The Base is the location where the primary logistics and administration functions are coordinated and administered. It can be collocated with the Incident Command Post and is maintained and managed by the Logistics Section. All Resources located at the Base are “Out of Service.”
Camps are used to support incident operations if the Base is not accessible to all resources. They are temporary locations inside the incident and are staffed and equipped to provide food, potable water, sleeping facilities and sanitation.
Helibases are locations where helicopter operations are conducted. They include services such as refueling and maintenance.
Helispots are temporary locations used for helicopter landing zones.
There have been misunderstandings on this subject. All responders must mobilize ONLY when requested or dispatched by appropriate authorities. There must be an orderly mobilization and demobilization in order to have an effective incident response.
When mobilized, make sure that you receive a full deployment briefing that includes the location and response area, the location to check in, contact info for the individual to whom you are reporting, the specific assignment, the reporting time, communications details such as frequencies to be used, special support requirements such as facilities, equipment transport, and offloading, and travel arrangements if necessary.
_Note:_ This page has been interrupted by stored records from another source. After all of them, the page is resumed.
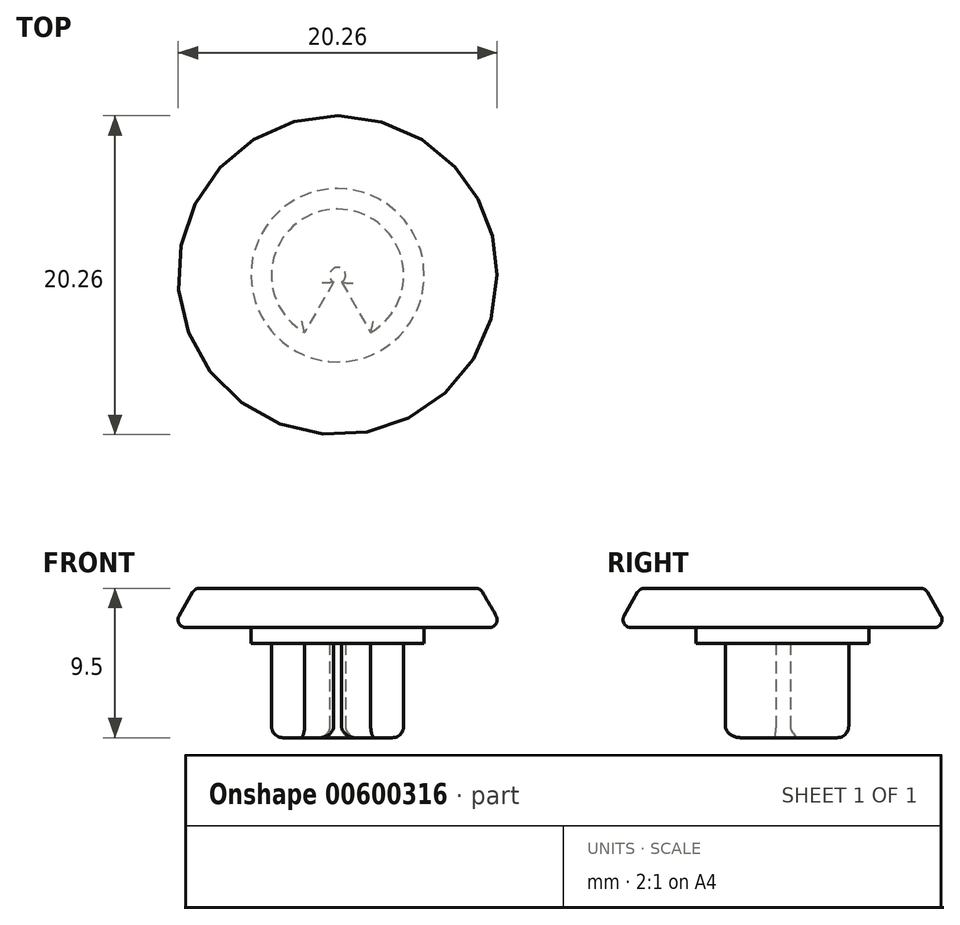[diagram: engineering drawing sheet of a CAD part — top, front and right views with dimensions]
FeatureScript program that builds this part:
annotation { "Feature Type Name" : "Feature", "Feature Type Description" : "" }
export const myFeature = defineFeature(function(context is Context, id is Id, definition is map)
    precondition{}
    {
        {
            var Q0;
            Q0=qCreatedBy(makeId("Front.planeOp"),FACE);
            var sketch = newSketch(context, id + "F0", { "sketchPlane" : qUnion([Q0])});
            skLineSegment(sketch, "E0", {"start": v(5.5, 6) * mm, "end": v(5.5, 7) * mm});
            skLineSegment(sketch, "E1", {"start": v(5.5, 7) * mm, "end": v(10.5, 7) * mm});
            skLineSegment(sketch, "E2", {"start": v(0, 9.5) * mm, "end": v(0, 0) * mm});
            skLineSegment(sketch, "E3", {"start": v(5.5, 6) * mm, "end": v(4.2, 6) * mm});
            skLineSegment(sketch, "E4", {"start": v(4.2, 6) * mm, "end": v(4.2, 0) * mm});
            skLineSegment(sketch, "E5", {"start": v(4.2, 0) * mm, "end": v(0, 0) * mm});
            skPoint(sketch, "E6.orphan", {"position": v(0, 0) * mm});
            skLineSegment(sketch, "E7", {"start": v(10.5, 7) * mm, "end": v(9.06, 9.5) * mm});
            skLineSegment(sketch, "E8", {"start": v(9.06, 9.5) * mm, "end": v(0, 9.5) * mm});
            skSolve(sketch);
        }
        {
            var Q0;
            Q0=qSketchRegion(id+"F0",true);
            var Q1;
            Q1=sQuery(id+"F0.wireOp",EDGE,"E2");
            revolve(context, id + "F1", {"entities" : qUnion([Q0]), "axis" : qUnion([Q1]), "revolveType" : RevolveType.FULL});
        }
        {
            var Q0;
            Q0=makeQuery(id+"F1.opRevolve","SWEPT_FACE",FACE,{"disambiguationData":[OSD([sQuery(id+"F0.wireOp",EDGE,"E5")])]});
            var sketch = newSketch(context, id + "F2", { "sketchPlane" : qUnion([Q0])});
            skArc(sketch, "E9", {"start": v(-0.25, 0.43) * mm, "mid": v(0, -0.5) * mm, "end": v(0.25, 0.43) * mm});
            skArc(sketch, "E10.0", {"start": v(2.1, 3.64) * mm, "mid": v(0, 4.2) * mm, "end": v(-2.1, 3.64) * mm});
            skLineSegment(sketch, "E11", {"start": v(-2.1, 3.64) * mm, "end": v(-0.25, 0.43) * mm});
            skLineSegment(sketch, "E12", {"start": v(2.1, 3.64) * mm, "end": v(0.25, 0.43) * mm});
            skSolve(sketch);
        }
        {
            var Q0;
            Q0=qSketchRegion(id+"F2",true);
            var Q1;
            Q1=makeQuery(id+"F1.opRevolve","SWEPT_FACE",FACE,{"disambiguationData":[OSD([sQuery(id+"F0.wireOp",EDGE,"E3")])]});
            extrude(context, id + "F3", {"entities" : qUnion([Q0]), "operationType" : NewBodyOperationType.REMOVE, "endBound" : BoundingType.UP_TO_SURFACE, "oppositeDirection" : true, "depth" : 25 * mm, "endBoundEntityFace" : qUnion([Q1]), "offsetDistance" : 25 * mm});
        }
        {
            var Q0;
            {var subQ2=makeQuery(id+"F3.boolean.opBoolean","COPY",FACE,{"derivedFrom":makeQuery(id+"F3.opExtrude","SWEPT_FACE",FACE,{"disambiguationData":[OSD([sQuery(id+"F2.wireOp",EDGE,"E11")])]})});Q0=makeQuery(id+"Fmqv6moUgZnORJw_2.2.F3.boolean.opBoolean","SPLIT",FACE,{"disambiguationData":[TD([subQ2])],"derivedFrom":makeQuery(id+"Fmqv6moUgZnORJw_2.1.F3.boolean.opBoolean","SPLIT",FACE,{"disambiguationData":[TD([subQ2])],"derivedFrom":makeQuery(id+"F1.opRevolve","SWEPT_FACE",FACE,{"disambiguationData":[OSD([sQuery(id+"F0.wireOp",EDGE,"E5")])]})})});}
            var Q1;
            {var subQ1=makeQuery(id+"Fmqv6moUgZnORJw_2.1.F3.opExtrude","SWEPT_FACE",FACE,{"disambiguationData":[OSD([sQuery(id+"F2.wireOp",EDGE,"E12")])]});var subQ3=sQuery(id+"F2.wireOp",EDGE,"E11");Q1=makeQuery(id+"Fmqv6moUgZnORJw_2.2.F3.boolean.opBoolean","SPLIT",FACE,{"disambiguationData":[TD([makeQuery(id+"Fmqv6moUgZnORJw_2.1.F3.boolean.opBoolean","COPY",FACE,{"derivedFrom":subQ1})])],"derivedFrom":makeQuery(id+"Fmqv6moUgZnORJw_2.1.F3.boolean.opBoolean","SPLIT",FACE,{"disambiguationData":[TD([makeQuery(id+"F3.boolean.opBoolean","COPY",FACE,{"derivedFrom":makeQuery(id+"F3.opExtrude","SWEPT_FACE",FACE,{"disambiguationData":[OSD([subQ3])]})})])],"derivedFrom":makeQuery(id+"F1.opRevolve","SWEPT_FACE",FACE,{"disambiguationData":[OSD([sQuery(id+"F0.wireOp",EDGE,"E5")])]})})});}
            var Q2;
            Q2=makeQuery(id+"Fmqv6moUgZnORJw_2.1.F3.boolean.opBoolean","SPLIT",FACE,{"disambiguationData":[TD([makeQuery(id+"F3.boolean.opBoolean","COPY",FACE,{"derivedFrom":makeQuery(id+"F3.opExtrude","SWEPT_FACE",FACE,{"disambiguationData":[OSD([sQuery(id+"F2.wireOp",EDGE,"E12")])]})})])],"derivedFrom":makeQuery(id+"F1.opRevolve","SWEPT_FACE",FACE,{"disambiguationData":[OSD([sQuery(id+"F0.wireOp",EDGE,"E5")])]})});
            fillet(context, id + "F4", {"entities" : qUnion([Q0, Q1, Q2]), "radius" : .75 * mm, "tangentPropagation" : true, "allowEdgeOverflow" : false});
        }
        {
            var Q0;
            Q0=makeQuery(id+"F1.opRevolve","SWEPT_EDGE",EDGE,{"disambiguationData":[OSD([sQuery(id+"F0.wireOp",EDGE,"E7"),sQuery(id+"F0.wireOp",EDGE,"E8")])]});
            var Q1;
            Q1=makeQuery(id+"F1.opRevolve","SWEPT_EDGE",EDGE,{"disambiguationData":[OSD([sQuery(id+"F0.wireOp",EDGE,"E1"),sQuery(id+"F0.wireOp",EDGE,"E7")])]});
            fillet(context, id + "F5", {"entities" : qUnion([Q0, Q1]), "radius" : .5 * mm, "tangentPropagation" : true, "allowEdgeOverflow" : false});
        }
    });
Checking in at the appropriate location is important to ICS since it insures personnel accountability, tracks resources, prepares personnel for assignment and re-assignment, locates personnel in the event of an emergency, establishes personnel time records and payroll documentation (even though we are volunteers, this could become important for our employers and for tax records), and organizes the demobilization process (helps in writing the demobilization plan). Checking in is required only once at an authorized location such as the Incident Command Post or Base. Remember to receive an initial incident briefing before going to your assignment. This briefing should include the current situational assessment and objectives, the specific job responsibilities, the location of the work area, procedures for obtaining additional resources, and the safety hazards and use of Personal Protective Equipment (PPE) as required.
While at your duty station, maintain accurate incident records. Print legibly or type, use the mm/dd/yyyy format for dates and use 24 hour local time. Time and date stamp all records, specifically the ICS-213’s, that you handle.
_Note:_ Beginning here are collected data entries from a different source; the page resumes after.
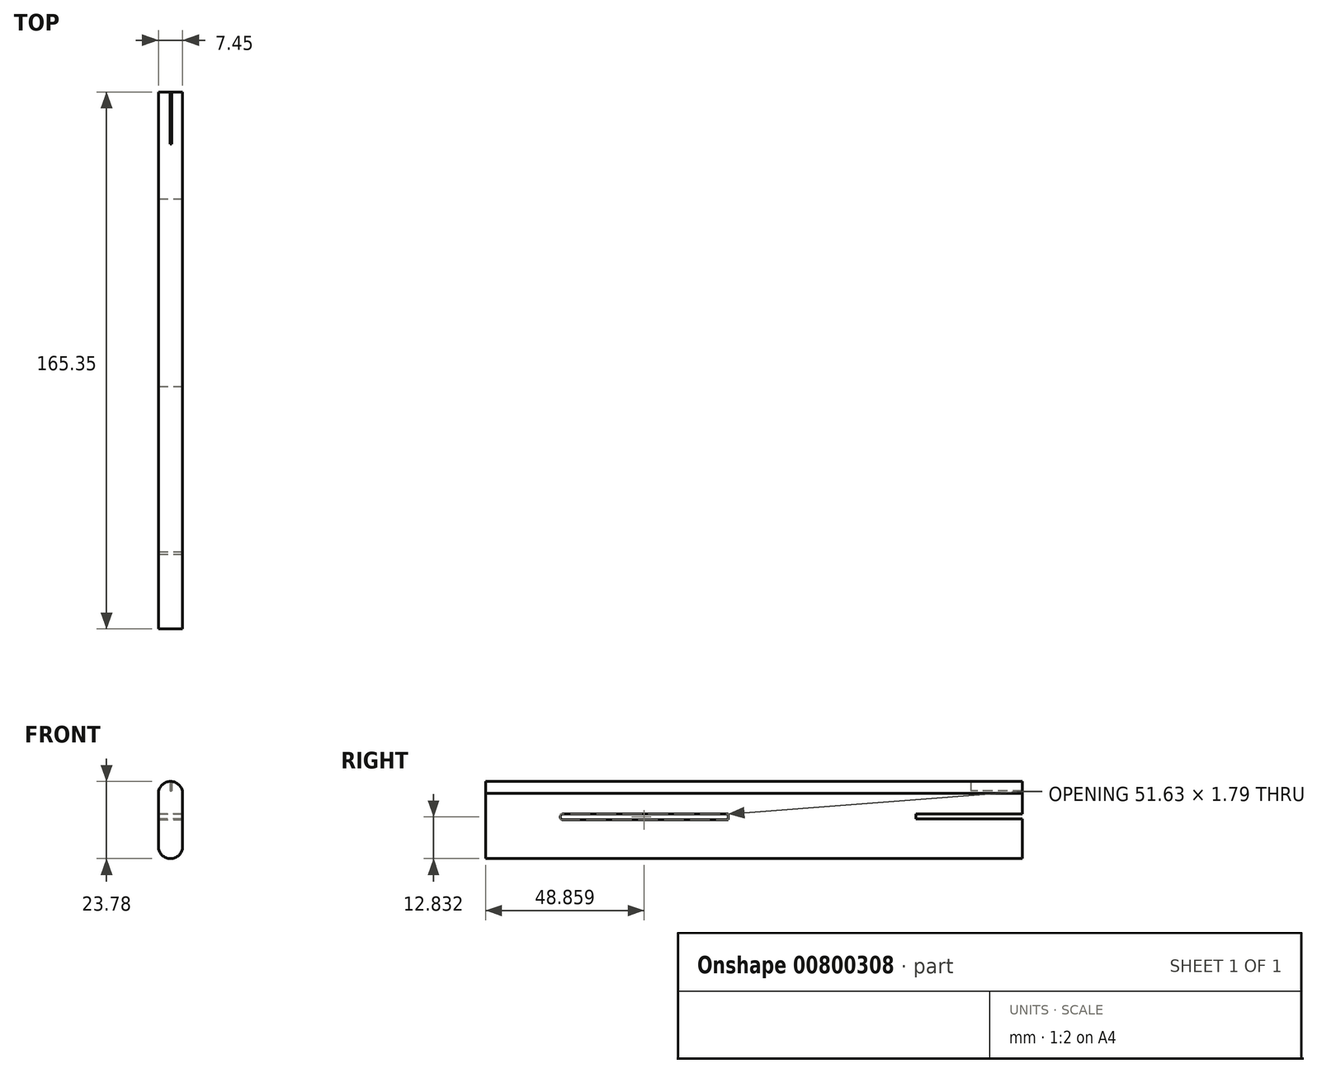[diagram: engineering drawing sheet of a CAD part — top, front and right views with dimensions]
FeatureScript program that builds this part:
annotation { "Feature Type Name" : "Feature", "Feature Type Description" : "" }
export const myFeature = defineFeature(function(context is Context, id is Id, definition is map)
    precondition{}
    {
        {
            var Q0;
            Q0=qCreatedBy(makeId("Front.planeOp"),FACE);
            var sketch = newSketch(context, id + "F0", { "sketchPlane" : qUnion([Q0])});
            skArc(sketch, "E0", {"start": v(3.64, 16.44) * mm, "mid": v(-0.08, 20.05) * mm, "end": v(-3.8, 16.44) * mm});
            skLineSegment(sketch, "E1.bottom", {"start": v(-3.8, 16.44) * mm, "end": v(3.64, 16.44) * mm});
            skLineSegment(sketch, "E1.top", {"start": v(-3.8, 0) * mm, "end": v(3.64, 0) * mm});
            skLineSegment(sketch, "E1.left", {"start": v(-3.8, 16.44) * mm, "end": v(-3.8, 0) * mm});
            skLineSegment(sketch, "E1.right", {"start": v(3.64, 16.44) * mm, "end": v(3.64, 0) * mm});
            skArc(sketch, "E2", {"start": v(-3.8, 0) * mm, "mid": v(-0.08, -3.73) * mm, "end": v(3.64, 0) * mm});
            skSolve(sketch);
        }
        {
            var Q0;
            Q0 = qSketchRegion(id + "F0", true);
            extrude(context, id + "F1", {"entities" : qUnion([Q0]), "oppositeDirection" : true, "depth" : 165.35 * mm, "offsetDistance" : 25.4 * mm});
        }
        {
            var Q0;
            Q0=qCreatedBy(makeId("Right.planeOp"),FACE);
            cPlane(context, id + "F2", {"entities" : qUnion([Q0]), "cplaneType" : CPlaneType.OFFSET, "offset" : 139.7 * mm, "width" : 152.4 * mm, "height" : 152.4 * mm});
        }
        {
            var Q0;
            Q0=qCreatedBy(id+"F2.planeOp",FACE);
            var sketch = newSketch(context, id + "F3", { "sketchPlane" : qUnion([Q0])});
            skArc(sketch, "E3", {"start": v(23.74, 10) * mm, "mid": v(23.04, 9.1) * mm, "end": v(23.74, 8.2) * mm});
            skLineSegment(sketch, "E4.bottom", {"start": v(23.74, 8.2) * mm, "end": v(74.68, 8.2) * mm});
            skLineSegment(sketch, "E4.top", {"start": v(23.74, 10) * mm, "end": v(74.68, 10) * mm});
            skLineSegment(sketch, "E4.left", {"start": v(23.74, 8.2) * mm, "end": v(23.74, 10) * mm});
            skLineSegment(sketch, "E4.right", {"start": v(74.68, 8.2) * mm, "end": v(74.68, 10) * mm});
            skSolve(sketch);
        }
        {
            var Q0;
            Q0 = qSketchRegion(id + "F3", true);
            extrude(context, id + "F4", {"entities" : qUnion([Q0]), "operationType" : NewBodyOperationType.REMOVE, "oppositeDirection" : true, "depth" : 232.4 * mm, "offsetDistance" : 25.4 * mm});
        }
        {
            var Q0;
            Q0=qCreatedBy(makeId("Front.planeOp"),FACE);
            cPlane(context, id + "F5", {"entities" : qUnion([Q0]), "cplaneType" : CPlaneType.OFFSET, "offset" : 149.35 * mm, "oppositeDirection" : true, "width" : 152.4 * mm, "height" : 152.4 * mm});
        }
        {
            var Q0;
            Q0=qCreatedBy(id+"F5.planeOp",FACE);
            var sketch = newSketch(context, id + "F6", { "sketchPlane" : qUnion([Q0])});
            skLineSegment(sketch, "E5.bottom", {"start": v(-0.27, 20.6) * mm, "end": v(0.24, 20.6) * mm});
            skLineSegment(sketch, "E5.top", {"start": v(-0.27, 17.2) * mm, "end": v(0.24, 17.2) * mm});
            skLineSegment(sketch, "E5.left", {"start": v(-0.27, 20.6) * mm, "end": v(-0.27, 17.2) * mm});
            skLineSegment(sketch, "E5.right", {"start": v(0.24, 20.6) * mm, "end": v(0.24, 17.2) * mm});
            skSolve(sketch);
        }
        {
            var Q0;
            Q0 = qSketchRegion(id + "F6", true);
            extrude(context, id + "F7", {"entities" : qUnion([Q0]), "operationType" : NewBodyOperationType.REMOVE, "oppositeDirection" : true, "depth" : 43.6 * mm, "offsetDistance" : 25.4 * mm});
        }
        {
            var Q0;
            Q0=qCreatedBy(id+"F2.planeOp",FACE);
            var sketch = newSketch(context, id + "F8", { "sketchPlane" : qUnion([Q0])});
            skLineSegment(sketch, "E6.bottom", {"start": v(169.69, 9.97) * mm, "end": v(132.5, 9.97) * mm});
            skLineSegment(sketch, "E6.top", {"start": v(169.69, 8.48) * mm, "end": v(132.5, 8.48) * mm});
            skLineSegment(sketch, "E6.left", {"start": v(169.69, 9.97) * mm, "end": v(169.69, 8.48) * mm});
            skLineSegment(sketch, "E6.right", {"start": v(132.5, 9.97) * mm, "end": v(132.5, 8.48) * mm});
            skSolve(sketch);
        }
        {
            var Q0;
            Q0 = qSketchRegion(id + "F8", true);
            extrude(context, id + "F9", {"entities" : qUnion([Q0]), "operationType" : NewBodyOperationType.REMOVE, "oppositeDirection" : true, "depth" : 232.4 * mm, "offsetDistance" : 25.4 * mm});
        }
    });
When demobilizing, complete all your work assignments and required documentation, brief your replacements, subordinates (if applicable), and supervisor, evaluate the performance of subordinates (if applicable), follow incident and agency check-out procedures, provide follow-up contact information, return any incident-issued, non-expendable supplies and/or equipment, complete post-incident reports, critiques, evaluations, and medical follow-ups, complete any administration issues, and notify home unit upon arrival at home and insure readiness for the next assignment.
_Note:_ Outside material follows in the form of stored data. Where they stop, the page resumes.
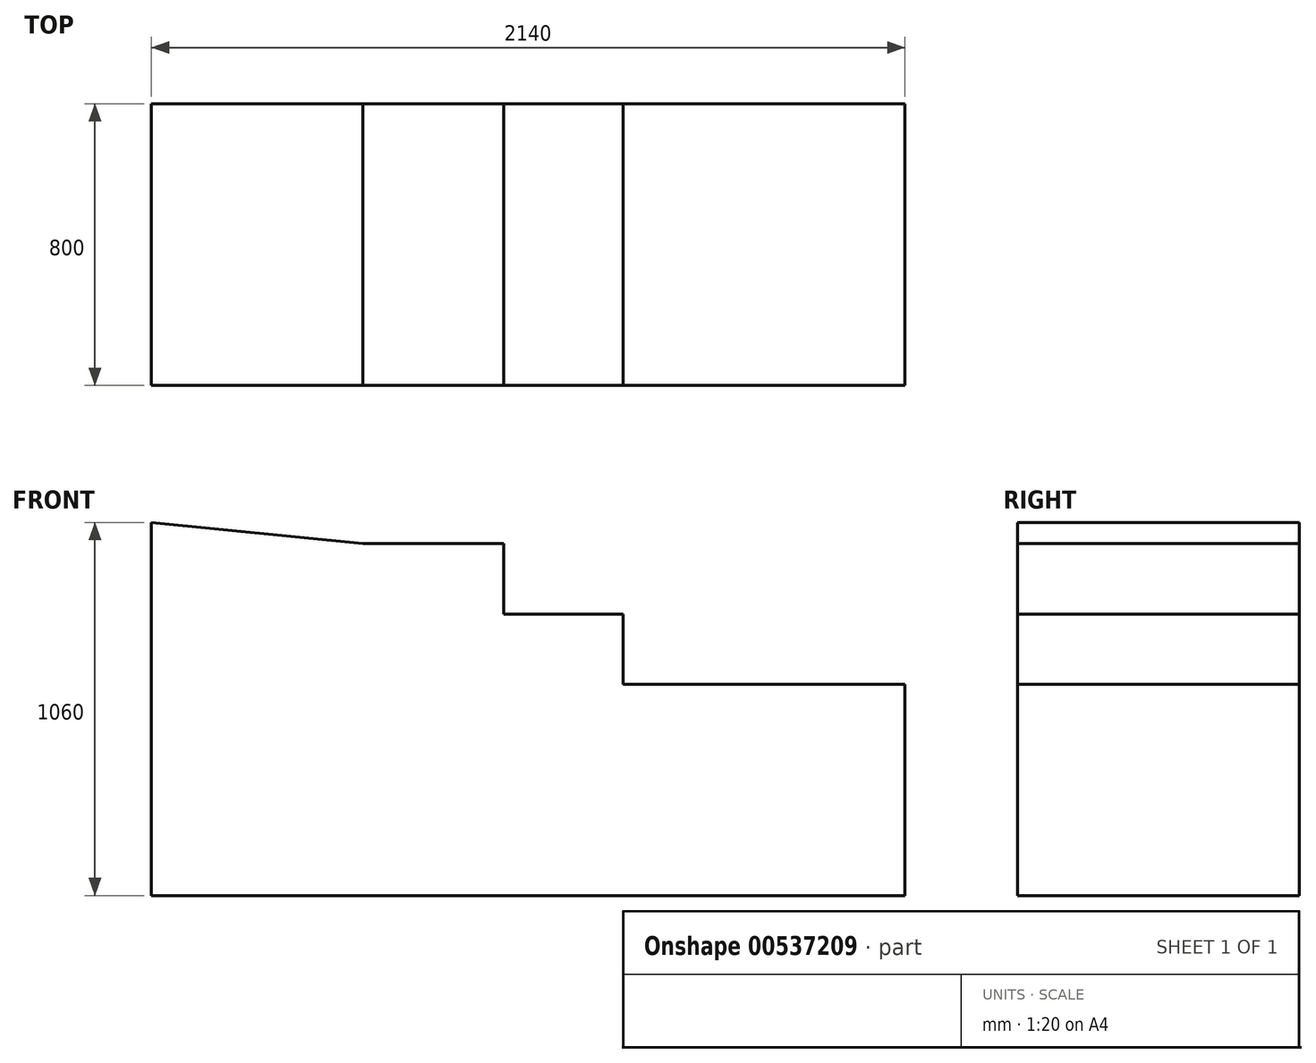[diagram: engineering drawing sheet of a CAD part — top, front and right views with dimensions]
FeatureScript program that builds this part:
annotation { "Feature Type Name" : "Feature", "Feature Type Description" : "" }
export const myFeature = defineFeature(function(context is Context, id is Id, definition is map)
    precondition{}
    {
        {
            var Q0;
            Q0=qCreatedBy(makeId("Front.planeOp"),FACE);
            var sketch = newSketch(context, id + "F0", { "sketchPlane" : qUnion([Q0])});
            skLineSegment(sketch, "E0", {"start": v(0, 0) * mm, "end": v(0, 200) * mm});
            skLineSegment(sketch, "E1", {"start": v(0, 200) * mm, "end": v(-340, 200) * mm});
            skLineSegment(sketch, "E2", {"start": v(-340, 200) * mm, "end": v(-340, 400) * mm});
            skLineSegment(sketch, "E3", {"start": v(-340, 400) * mm, "end": v(-740, 400) * mm});
            skLineSegment(sketch, "E4", {"start": v(-740, 400) * mm, "end": v(-1340, 460) * mm});
            skLineSegment(sketch, "E5", {"start": v(-1340, 460) * mm, "end": v(-1340, -600) * mm});
            skLineSegment(sketch, "E6", {"start": v(-1340, -600) * mm, "end": v(800, -600) * mm});
            skLineSegment(sketch, "E7", {"start": v(800, -600) * mm, "end": v(800, 0) * mm});
            skLineSegment(sketch, "E8", {"start": v(800, 0) * mm, "end": v(0, 0) * mm});
            skSolve(sketch);
        }
        {
            var Q0;
            Q0=makeQuery(id+"F0.imprint","IMPRINT",FACE,{"disambiguationData":[TD([[makeQuery(id+"F0.imprint","IMPRINT",EDGE,{"derivedFrom":sQuery(id+"F0.wireOp",EDGE,"E0")}),1.0]])]});
            extrude(context, id + "F1", {"entities" : qUnion([Q0]), "depth" : 800 * mm, "offsetDistance" : 25 * mm});
        }
    });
Above All, always maintain the Chain of Command and Unity of Command. Communicate all potential hazards and changing conditions to appropriate personnel using plain English and clear text. Act professionally and avoid/report all prohibited activities such as theft and drug/alcohol use. We represent Amateur Radio during an event; a bad impression will lead served agencies not to use our services. BPL and those who want our frequencies win and we lose.
Next Week, I will discuss Tropical Weather Terminology. I now return the net to Net Control.
73 de kb5pgy
That concludes tonight’s training. Are there any questions, comments or suggested additions to this material?
Thanks, this is (callsign) clear to net control.